What I want to say to any and all writers is: Just use your own voice. Your voice is good enough. Messiness and even lack of certain skills in writing are ok.

It is far easier to edit messy writing with tons of grammatical errors, punctuation confusion, poor choices of words, and other issues than it is to try to wrestle any semblance of authentic language and voice out of AI-assisted writing. It is also far more pleasant to read someone’s quirky voice, eccentric syntax, poor spelling, or slightly disorganized thinking than it is to read that one auto-generated voice saying almost the same things in the same way over and over about any given subject. How can a book about overcoming addiction sound the same as a book about Mary Magdalene which sounds the same as a book about economic inequity which sounds the same as an article about dog training? This is not coincidence.

These days I think anyone with the courage to write in nothing but their own words is fighting the good fight. We human editors are here to help you use your own voice to offer value and be of benefit to the world. In my humble opinion, real beauty and value come from the genuine messiness and heartbreak of being a person navigating the crazy labyrinth of life to the best of our abilities. Our writing is a way to share that experience and should therefore reverberate with our genuine, unique human voices, sometimes breaking or stuttering or being too intense or not even making sense but trying to do so with all our heart. Doing our best and a little bit better over and over creates something no AI-assisted action can duplicate.

Of course, one of the most important ways to develop a writing voice is to read and write a lot. But if we are not reading a wide variety of voices, if all we are reading has already been generated or smoothed out by AI, we will never know anything about the magic of real writing and reading. Reading books from different time periods and places reveals that language itself evolves all the time as do writing conventions. These changes occur because of minute, organic, place-based, experience-based interactions of human beings. Language is alive. It is impermanent, recreated moment to moment in infinite variety, and it decays. It’s like plant life and soil, fallen leaves and worms, castles and crumbling ruins, sheet metal shanty-towns filled with joy. Language reveals us to ourselves, the tenuous nature of our survival brimming with the mysterious fact of our existence. It only makes sense when we feel the unique truth underlying what is being said—unique because it comes from a real person on the other end, no matter how ordinary. If the words are pretty but there isn’t anyone behind it, it has no beauty and it robs us of the necessity to articulate for ourselves.

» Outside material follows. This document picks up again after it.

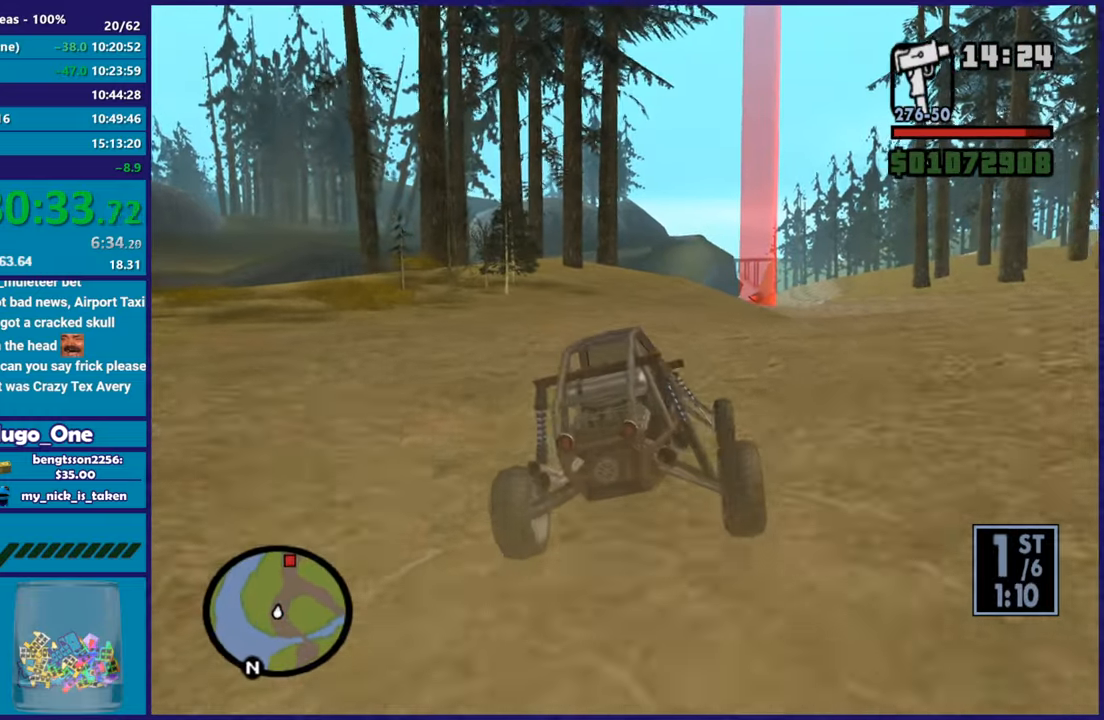
{"buttons": ["R2"], "left_stick": "up-left", "right_stick": "down", "button_events": [[134, "R2", "up"], [184, "R2", "down"]]}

A good editor can sense the human inside the writing. Their experience and skill are important, but equally important is their capacity to relate to your message and your voice—to you, to the reality behind and beneath the words. Their job is to notice anything that gets in the way of your real voice coming through. Sometimes the obstacle is poor grammar or wordiness or improper punctuation and so on, but that is not all there is to it. And that’s all machine learning can do—follow algorithms and apply rules, patterns, conventions, and predictions. Machine learning can’t feel you or hear your voice, the trembling behind it, the music inside it, the intention behind the words not quite finding its way out. It can’t intuitively sense that breaking certain rules or conventions in specific ways might create just the right effect in a given piece of writing, or might unlock the rhythm or tone in a way that works for what a writer is trying to do. Machines can’t sense into and understand who you are and what you are trying to say because they don’t have a human experience.

That’s what human editors are for. They are not all equally skilled at this. Some editors are more like machines. But human editors are still, hands down, better than AI at supporting you in your writing process every step of the way.